North East's £760m jobs plan handed over to Government

A £760m masterplan for thousands of North East jobs has been handed over to some of Whitehall’s most influential decision makers

Paul Woolston
Paul Woolston

A £760m masterplan for thousands of North East jobs has been handed over to some of Whitehall’s most influential decision makers.

Businesses, councils and transport experts have signed off on a multi-million-pound plan aimed at transforming the region’s fortunes.

The ambitious document, put together by the North East local enterprise partnership, will bid for a share of the Government’s £2bn local growth fund, with North East officials expected to face a tough grilling over every aspect of the cash plan.

If successful, the partnership says it could pave the way for an 11% increase in employment by 2024, suggesting some 10,000 jobs a year could be created.

While some regional leaders have privately suggested the document maybe overly ambitious, the partnership says its wishlist of education, skills and infrastructure improvements will help grow the North East.

By 2016 alone nearly £50m of cash is requested by ministers, to go alongside cash already earmarked for the region.

Some £23m of local transport improvements are requested, including addressing traffic issues on the A185 and A19, work on the Lindisfarne Roundabout in South Tyneside and a Central Station Metro refurbishment.

Another £25m is asked for to pay for projects such as improvements to the A1 Scotswood Bridgehead, more work on the A19 near the Silverlink junction in North Tyneside and new funds to clear the way for roadworks behind Newcastle’s Central Station.

From 2016 onwards another £125m of funding is requested to help pay for the likes of a reopened Ashington, Blyth and Tyne railway, a new relief road for Durham City Centre, a link road for Newcastle Airport and Gateshead Town Centre regeneration.

Alongside this is a plan for a North East Development and Investment Fund which would pool Government cash, European funds and tax receipts from the enterprise zone to hand the region £245m over five years to major developments.

If the Government turns down the project it will be asked instead to approve individually many of the schemes which would have been funded from the new pot, including £34m for sites in Sunderland and on the banks of the River Tyne.
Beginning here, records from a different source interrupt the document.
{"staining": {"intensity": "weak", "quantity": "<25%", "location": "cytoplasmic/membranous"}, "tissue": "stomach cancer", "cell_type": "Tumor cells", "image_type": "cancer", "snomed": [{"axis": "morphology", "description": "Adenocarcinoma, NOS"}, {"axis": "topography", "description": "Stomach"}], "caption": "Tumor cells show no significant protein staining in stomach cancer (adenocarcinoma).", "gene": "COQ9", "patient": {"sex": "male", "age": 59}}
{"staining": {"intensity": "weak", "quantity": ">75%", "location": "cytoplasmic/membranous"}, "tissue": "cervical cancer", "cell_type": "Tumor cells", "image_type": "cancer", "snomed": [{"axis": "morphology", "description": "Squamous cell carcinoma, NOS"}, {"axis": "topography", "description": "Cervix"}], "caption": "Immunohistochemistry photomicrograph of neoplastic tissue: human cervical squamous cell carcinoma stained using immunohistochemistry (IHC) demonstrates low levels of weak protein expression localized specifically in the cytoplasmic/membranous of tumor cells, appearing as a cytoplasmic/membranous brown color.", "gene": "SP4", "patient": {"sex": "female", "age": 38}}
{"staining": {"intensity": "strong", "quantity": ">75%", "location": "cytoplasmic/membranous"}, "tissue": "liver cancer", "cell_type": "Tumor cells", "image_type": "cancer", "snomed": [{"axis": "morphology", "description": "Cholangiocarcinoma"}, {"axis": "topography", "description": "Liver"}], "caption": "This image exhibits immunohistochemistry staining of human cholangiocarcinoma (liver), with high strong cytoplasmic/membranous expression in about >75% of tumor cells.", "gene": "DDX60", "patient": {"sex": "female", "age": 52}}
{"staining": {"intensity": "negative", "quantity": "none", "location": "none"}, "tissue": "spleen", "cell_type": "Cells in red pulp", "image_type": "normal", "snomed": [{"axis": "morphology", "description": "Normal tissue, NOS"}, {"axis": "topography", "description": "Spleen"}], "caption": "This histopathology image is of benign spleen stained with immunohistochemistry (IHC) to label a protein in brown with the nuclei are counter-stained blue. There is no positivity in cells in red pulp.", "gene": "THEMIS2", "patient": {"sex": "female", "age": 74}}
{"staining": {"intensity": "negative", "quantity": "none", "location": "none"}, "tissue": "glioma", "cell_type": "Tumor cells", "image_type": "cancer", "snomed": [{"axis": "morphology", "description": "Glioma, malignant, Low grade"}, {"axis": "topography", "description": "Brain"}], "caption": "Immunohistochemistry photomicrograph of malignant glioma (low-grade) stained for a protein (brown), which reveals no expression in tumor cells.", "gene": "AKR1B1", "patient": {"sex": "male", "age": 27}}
Also on the back-up list to be funded piece by piece if ministers don’t hand over a lump sum is £48m worth of local schemes such as a new convention centre and Whitley Bay regeneration.

The plan also commits the enterprise partnership to fund the design of a North East Schools Challenge, with at least £4.7m a year over six years from Government adding to funds paid out by an alliance of schools, businesses and councils.

The Strategic Economic Plan set to be handed over for approval has been pulled together by partnership chief executive Ed Twiddy, a former high ranking Treasury official.

Paul Woolston, chair of the partnership, said: “The North East Strategic Economic Plan sets out an ambitious vision for the area, but our recent economic performance tells us that it is entirely achievable. In recent years our businesses and people have outperformed national growth rates for output, productivity and employment. In just 12 months, nearly 20,000 additional jobs have been created.”

Lord Heseltine and Lord Shipley will advise cabinet ministers on which of the many national projects bidding for cash to back.

Since draft proposals were submitted to the Government in December, Greg Clark, Minister for Cities, has met with every one of the 39 local enterprise partnerships to advise on their proposals. He said: “This is a competitive process, and the Local Growth Fund is likely to be heavily oversubscribed.

“Only those proposals that can prove tangible evidence of economic gain will succeed. I am immensely looking forward to getting into the detail of their proposals in the coming months and negotiating deals that benefit every corner of England and the country as a whole.”